*** Opening Dataset section ***
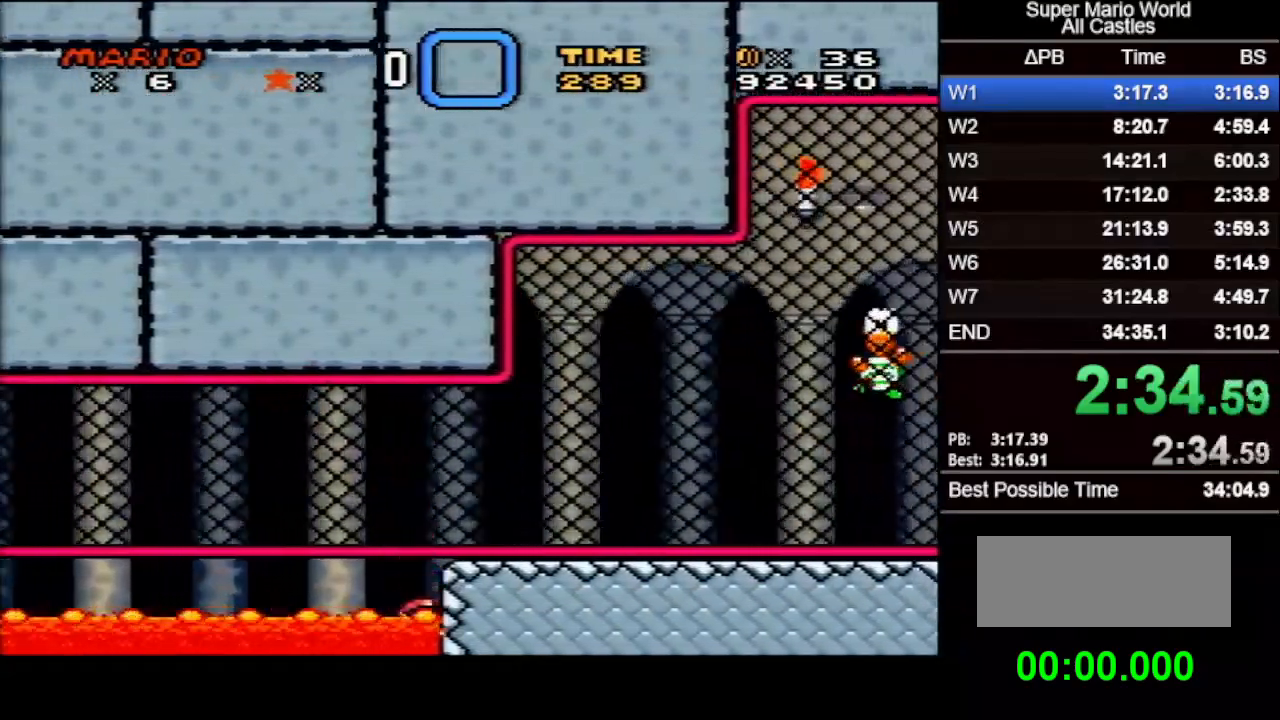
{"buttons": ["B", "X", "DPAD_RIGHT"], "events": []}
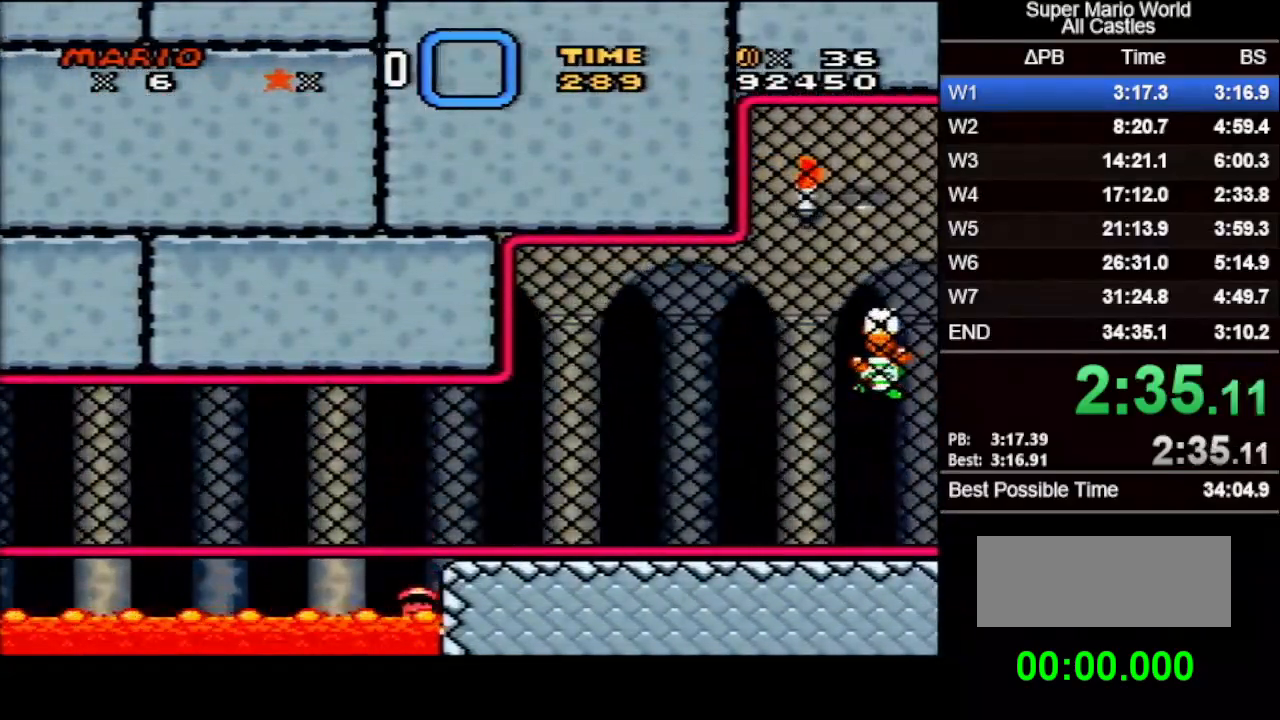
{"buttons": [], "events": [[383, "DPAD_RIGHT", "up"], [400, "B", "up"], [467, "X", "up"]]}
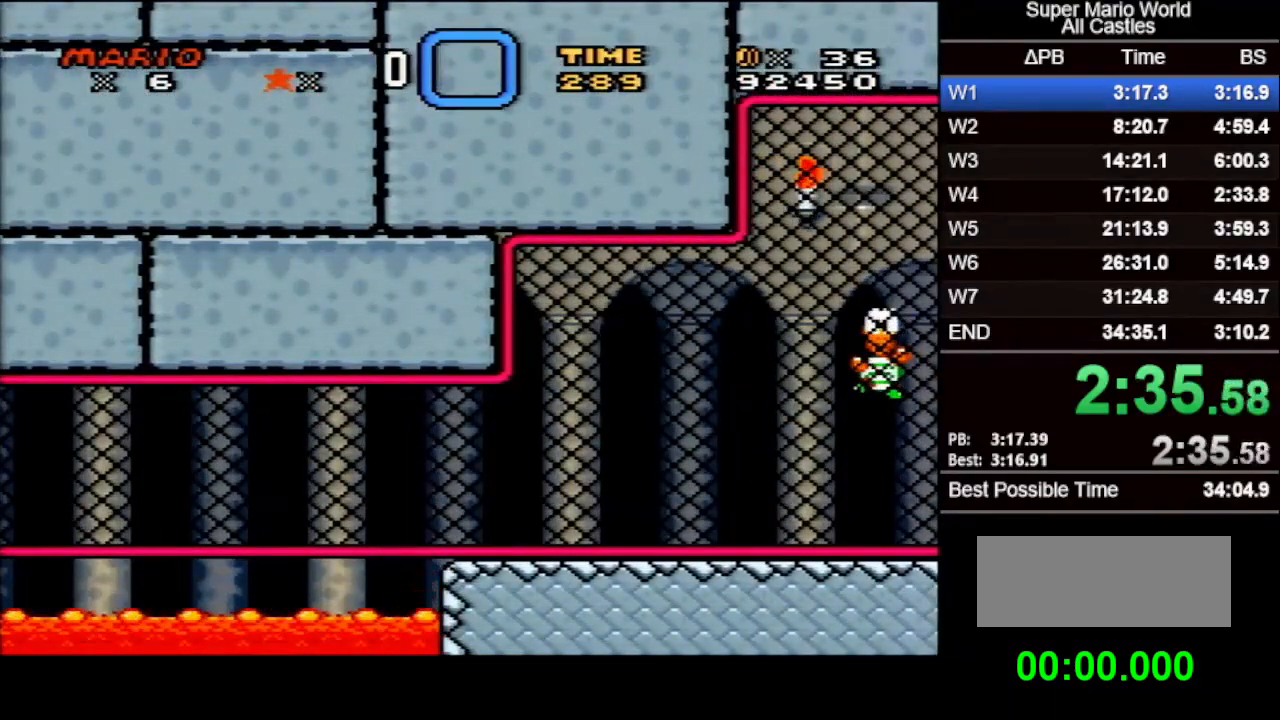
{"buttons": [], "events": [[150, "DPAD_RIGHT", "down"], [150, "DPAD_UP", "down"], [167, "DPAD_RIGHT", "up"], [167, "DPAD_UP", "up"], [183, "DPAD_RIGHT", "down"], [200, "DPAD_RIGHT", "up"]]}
*** Closing Dataset section ***
• [What this task involves]
Repeat all the data as it stands, dropping any images it holds.

• [Result for this task]
{"buttons": ["B", "X", "DPAD_RIGHT"], "events": []}
{"buttons": [], "events": [[383, "DPAD_RIGHT", "up"], [400, "B", "up"], [467, "X", "up"]]}
{"buttons": [], "events": [[150, "DPAD_RIGHT", "down"], [150, "DPAD_UP", "down"], [167, "DPAD_RIGHT", "up"], [167, "DPAD_UP", "up"], [183, "DPAD_RIGHT", "down"], [200, "DPAD_RIGHT", "up"]]}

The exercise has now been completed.